MP Eleitoral pede ao TRE-DF que barre a candidatura de Arruda ao GDF

agosto 20, 2026
Fachada do Fórum Desembargador Joaquim de Sousa Neto, do TJDFT, em Brasília

A Procuradoria Regional Eleitoral do Distrito Federal pediu ao Tribunal Regional Eleitoral do DF que negue o registro da candidatura de José Roberto Arruda (PSD) ao Governo do Distrito Federal, com o argumento de que o ex-governador está inelegível até 2030.

A ação foi assinada pelo procurador regional eleitoral Francisco Guilherme Vollstedt Bastos. Segundo a manifestação, Arruda soma sete condenações por ato doloso de improbidade administrativa, e seis delas foram proferidas há menos de oito anos da eleição de 4 de outubro deste ano.

Todas as condenações citadas foram confirmadas pelo Tribunal de Justiça do Distrito Federal e dos Territórios, órgão colegiado, requisito exigido pela Lei da Ficha Limpa para que a inelegibilidade produza efeito.

O ponto jurídico em disputa

A discussão central não é sobre a existência das condenações, que não são contestadas, mas sobre como contá-las depois da mudança promovida pela Lei Complementar 219, de 2025, no artigo 1º, inciso I, alínea “l”, da Lei Complementar 64, de 1990.

Para o Ministério Público Eleitoral, cada condenação colegiada proferida nos oito anos anteriores ao pleito deve ser considerada de forma autônoma, porque não há identidade de pedido nem de causa de pedir entre elas. Por esse cálculo, a inelegibilidade se estende até dezembro de 2030.

A defesa de Arruda sustenta o oposto. Para os advogados, os processos são conexos, tratam do mesmo conjunto de fatos e devem ser contados uma única vez. Com essa leitura, o prazo de inelegibilidade teria se encerrado em junho deste ano, o que liberaria o ex-governador para disputar a eleição.
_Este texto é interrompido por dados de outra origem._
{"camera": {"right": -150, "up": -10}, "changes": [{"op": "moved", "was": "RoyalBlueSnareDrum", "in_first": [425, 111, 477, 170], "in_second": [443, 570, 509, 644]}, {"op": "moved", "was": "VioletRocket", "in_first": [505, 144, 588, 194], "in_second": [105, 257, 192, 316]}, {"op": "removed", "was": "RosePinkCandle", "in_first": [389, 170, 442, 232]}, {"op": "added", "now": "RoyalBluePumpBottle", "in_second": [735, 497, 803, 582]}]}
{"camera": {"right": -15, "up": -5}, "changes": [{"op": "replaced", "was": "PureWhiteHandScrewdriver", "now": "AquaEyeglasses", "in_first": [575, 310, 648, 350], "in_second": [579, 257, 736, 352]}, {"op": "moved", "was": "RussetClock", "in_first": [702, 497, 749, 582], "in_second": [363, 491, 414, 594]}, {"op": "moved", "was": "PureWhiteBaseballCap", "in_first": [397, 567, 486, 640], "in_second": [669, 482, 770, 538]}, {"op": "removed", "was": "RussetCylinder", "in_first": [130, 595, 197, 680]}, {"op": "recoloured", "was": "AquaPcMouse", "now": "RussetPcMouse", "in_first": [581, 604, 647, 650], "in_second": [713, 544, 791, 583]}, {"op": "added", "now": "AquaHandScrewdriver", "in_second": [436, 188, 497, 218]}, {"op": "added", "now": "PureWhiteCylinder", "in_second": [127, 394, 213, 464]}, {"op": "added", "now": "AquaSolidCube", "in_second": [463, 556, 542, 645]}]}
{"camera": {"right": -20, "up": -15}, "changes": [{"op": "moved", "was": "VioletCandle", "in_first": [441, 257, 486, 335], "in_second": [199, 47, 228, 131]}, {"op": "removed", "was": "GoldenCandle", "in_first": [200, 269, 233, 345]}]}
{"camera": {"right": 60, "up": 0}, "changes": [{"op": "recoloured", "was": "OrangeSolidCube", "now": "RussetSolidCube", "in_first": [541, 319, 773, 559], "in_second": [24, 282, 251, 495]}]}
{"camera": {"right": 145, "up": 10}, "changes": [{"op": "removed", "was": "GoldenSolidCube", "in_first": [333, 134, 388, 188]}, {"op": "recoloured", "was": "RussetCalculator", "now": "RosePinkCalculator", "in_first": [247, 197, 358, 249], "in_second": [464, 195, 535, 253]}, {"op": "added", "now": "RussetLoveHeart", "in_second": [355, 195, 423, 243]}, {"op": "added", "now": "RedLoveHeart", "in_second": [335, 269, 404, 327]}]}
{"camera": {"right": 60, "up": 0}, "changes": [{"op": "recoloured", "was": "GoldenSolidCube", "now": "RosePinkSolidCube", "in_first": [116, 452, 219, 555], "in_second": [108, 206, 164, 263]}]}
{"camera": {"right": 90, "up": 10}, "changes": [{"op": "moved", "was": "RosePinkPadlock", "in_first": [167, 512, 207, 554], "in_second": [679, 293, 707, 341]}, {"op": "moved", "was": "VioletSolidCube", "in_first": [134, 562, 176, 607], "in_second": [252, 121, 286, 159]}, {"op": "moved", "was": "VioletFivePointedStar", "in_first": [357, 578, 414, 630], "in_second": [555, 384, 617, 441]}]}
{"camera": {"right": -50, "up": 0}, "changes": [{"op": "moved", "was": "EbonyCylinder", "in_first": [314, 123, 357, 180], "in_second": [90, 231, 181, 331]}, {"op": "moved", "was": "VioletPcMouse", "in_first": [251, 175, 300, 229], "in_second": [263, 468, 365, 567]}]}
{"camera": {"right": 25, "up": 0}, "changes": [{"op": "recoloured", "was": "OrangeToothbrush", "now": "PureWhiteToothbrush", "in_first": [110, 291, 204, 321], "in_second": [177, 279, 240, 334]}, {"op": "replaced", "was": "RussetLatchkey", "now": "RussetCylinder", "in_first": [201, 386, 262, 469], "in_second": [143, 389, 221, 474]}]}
As condenações têm origem na Operação Caixa de Pandora, deflagrada em novembro de 2009, que investigou um esquema de propina no governo do Distrito Federal e levou à cassação de Arruda em 2010.

O que acontece a partir de agora

O pedido do Ministério Público Eleitoral se soma a outra contestação já protocolada. Em 15 de agosto, um candidato adversário havia entrado com pedido de impugnação do registro de Arruda no TRE-DF, também com base na Lei da Ficha Limpa.

O rito é o seguinte:

  • o candidato apresenta defesa nos autos do registro;
  • o TRE-DF julga o pedido de registro em sessão do pleno;
  • da decisão cabe recurso ao Tribunal Superior Eleitoral;
  • enquanto não houver decisão definitiva, o candidato pode fazer campanha e ter o nome na urna, com votos contabilizados sub judice.

O Ministério Público Eleitoral atua como fiscal da lei nesses processos e pode se manifestar mesmo sem provocação de adversário. Diferentemente da impugnação apresentada por candidato, que depende de prazo e de legitimidade específica, a manifestação da procuradoria acompanha o pedido de registro até a decisão final.

Na prática, isso significa que o eleitor do Distrito Federal pode chegar a 4 de outubro sem uma palavra final sobre o caso. A jurisprudência eleitoral admite que candidaturas sub judice sejam votadas, e a validade dos votos só é definida quando o processo se encerra.

Arruda aparece em segundo lugar nas pesquisas divulgadas em agosto para o Palácio do Buriti e mantém agenda de campanha nas regiões administrativas. O TRE-DF ainda não marcou a data de julgamento do registro.

A alínea invocada pelo Ministério Público é uma das mais usadas em contestações de registro. Ela torna inelegível quem foi condenado, em decisão de órgão colegiado, por ato doloso de improbidade administrativa que tenha causado dano ao erário e resultado em enriquecimento ilícito. O prazo de oito anos é contado a partir da decisão colegiada.

A eleição no Distrito Federal tem uma das disputas mais concorridas do país em número de pretendentes. O TRE-DF recebeu 640 pedidos de registro de candidatura para o pleito deste ano, dez deles para o Governo do Distrito Federal, o que amplia a chance de contestações cruzadas entre adversários.

Além do pedido do Ministério Público e da impugnação apresentada por um candidato, o registro de Arruda já havia sido alvo de questionamentos anteriores baseados no mesmo conjunto de condenações. A diferença agora é a interpretação da lei aprovada em 2025, que redefiniu a contagem do prazo e é o ponto que o TRE-DF terá de resolver.

O prazo legal aponta para uma definição antes do primeiro turno: a Justiça Eleitoral tem até 20 dias antes da votação para julgar os pedidos de registro em primeira instância, embora recursos possam se estender além dessa data.